The crimes of the Pinochet regime have been well-documented. In the 20 years of his rule, thousands of people were kidnapped, tortured and disappeared. Neoliberal economic policy via the “Chicago Boys” (that group of economists led by the late Milton Friedman) privatized industry in a way that, though labelled an economic miracle by the World Bank in the eighties, cleaved an ever-widening gap in a class system still pervasive today. Those dusty, hill-ringed communities where nothing ever happens, where no one seems to have a voice (and where the voice would, anyway, be absorbed by those hills or the great emptiness beyond them), suddenly disrupted by the appearance of the Virgin? There is, even in its hubris, a certain desperate pleasure in that.
Based on the history, it’s obvious that the idea of having a voice was a relative one during the Pinochet years. Some did, and some didn’t. Those that did, did the talking. Those that didn’t talked as well, but not beyond the reach of closed doors, at least until the mid-80s. Our parents made us promise to not repeat in school what we’d heard at home, Bisama’s narrator point out, but what force of will that takes! It’s almost better not to hear anything at all.

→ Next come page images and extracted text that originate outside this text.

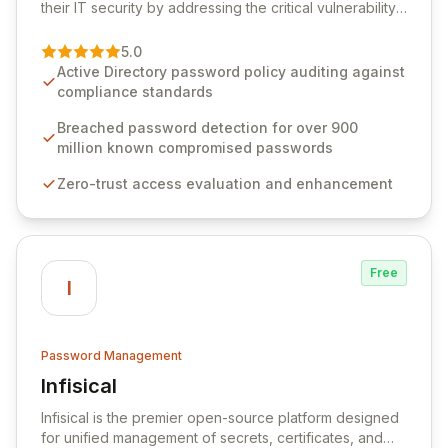
their IT security by addressing the critical vulnerability
of password management and authentication. As a
premier vendor, Specops Software provides
5.0
advanced solutions designed to proactively block
Active Directory password policy auditing against
weak passwords, enforce robust authentication
compliance standards
protocols, and ensure compliance with stringent
industry standards like CJIS and HITRUST. With deep
Breached password detection for over 900
native integration into Active Directory and on-
million known compromised passwords
premises data storage, Specops Software offers
Zero-trust access evaluation and enhancement
unparalleled security and control for sensitive business
data.
Free
I
Password Management
Infisical
View Infisical
Infisical is the premier open-source platform designed
for unified management of secrets, certificates, and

However, Bisama is determined to let his narrator speak not just for the faithful on the hill, but for his own generation as well, and here the novel loses some of its power. Too much discussion is made of the various members of his peer group writing songs, joining bands, getting popular in Valparaiso, getting more sophisticated, then falling into old habits. It’s an obvious metaphor, and too literal: one generation finds themselves in the music, the noise, they create. It is as if Bisama wants to document what wasn’t reported on national TV, or co-opted by the regime. But Ruido, at its best, is a novel about how events coincide with people’s lives without them really understanding it, and the varied racket that conflict produces. Sealed off in their underground culture, the narrator and his pals become a disjointed contrast to the faithful on the hill.
By the end of the Cold War, the vidente’s fame and relevance had foundered. He began drinking heavily in his twenties, and eventually decided to change his sex, taking on the moniker the Russian Princess. She was diagnosed with cirrhosis of the liver in her thirties and though still attracting a small but loyal following, and still receiving visions, she died in her home. She maintained, until the end, that she would resurrect. There is to this day a chapel on the top of Monte Caramelo.
It is a fact of modern life, with technology, 24-hour news, the internet, that the noise never seems to end. The Berlin Wall fell in 1991, and with it the craze of global Communism. However, come the turn of the century the world entered another epic of the clamouring, the noise loud but the voices diminished. Our Virgin Mother in Clearwater never made a peep. In the hyper-noisy world of modern life, one wonders if a form of silence will ever come again.